Zugegeben: Meine letzte Beschäftigung mit analogen Audiokabeln datiert schon eine Weile her. Dabei ist eigentlich unbestritten, dass gute Verbindungskabel zwischen Musikquellen wie DACs oder Streamer und Verstärker einerseits sowie zwischen Verstärker und Lautsprechern andererseits zur Klangqualität einer Hifi- oder High-End-Anlage entscheidend beitragen. Aber wahrscheinlich geht es vielen audiophilen Musikliebhabern so, dass man sich eine Weile intensiv mit dem Thema beschäftigt – bis man das Gefühl hat, die heimische Anlage mit ausreichend guten NF- und Lautsprecherkabeln ausgestattet zu haben. Dann lässt man das Thema gerne mal für einige Zeit ruhen. Denn schliesslich handelt es sich bei «audiophilen» Kabeln um recht bedeutende Investitionen, die man über einige Jahre amortisieren möchte.
Dennoch ist es auch für «alte Hasen» interessant zu sehen, ob es noch Fortschritte bei der Entwicklung und Fertigung von analogen Verbindungskabeln gibt. Selbst wenn der Fokus in jüngster Zeit mehr auf «audiophilen» Digital- und Ethernetkabeln liegt. Dies, weil heutzutage viel mehr über Streamer Musik gehört wird. In vielen Fällen docken diese über optische oder koaxiale Digitalkabel an einem Verstärker mit integriertem DAC an. Andererseits gibt es aber auch Audio-Server, Streamer und Netzwerkspieler, die über sehr gute DA-Wandler verfügen und analog mit dem Verstärker Kontakt aufnehmen.
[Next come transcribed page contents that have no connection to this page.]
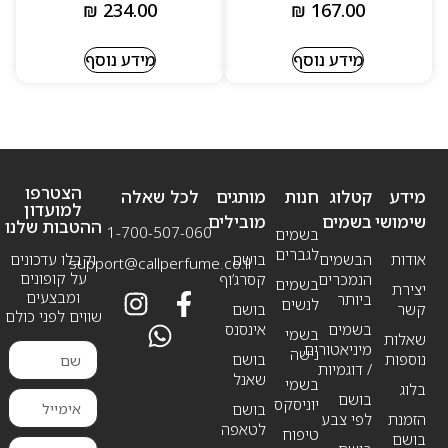
₪
234.00
₪
167.00
מידע נוסף
מידע נוסף
הצטרפו
מידע
קטלוג
חנות
מותגים
לכל שאלה
למועדון
שימושי
בשמים
מובילים
ההטבות שלנו
1-700-507-060
בשמים
לגברים
אודות
הבשמים
בושם
וקבלו עדכונים
support@callperfume.co.il
על קופונים
הנמכרים
קסרג’וף
בשמים
יצירת
ומבצעים
ביותר
לנשים
קשר
בושם
שווים לפני כולם
בשמים
אינסנס
בשמי
שאלות
מיניאטורים
נישה
נוספות
בושם
/ דוגמיות
שאנל
בשמי
בלוג
בושם
יוניסקס
בושם
הזמנת
לפי צבע
לטאפה
טיפוח
בושם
Es gibt also nach wie vor Bedarf für hochwertige analoge Kabel. Nicht zuletzt auch zur Verbindung von Vor- und Endverstärkern.
Meister der Metallurgie
Nomen est Omen – Spezialität des polnischen Herstellers Argentum bilden Kabel mit Leiterdrähten aus hochreinem Silber. Dieses Material weist bekanntlich die beste elektrische Leitfähigkeit unter allen Metallen auf. Daraus allein schon kann man ein Plus an Wiedergabetreue erwarten. Ebenso entscheidend ist aber die Art und Weise der Isolierung und der elektromagnetischen Abschirmung der Leiter.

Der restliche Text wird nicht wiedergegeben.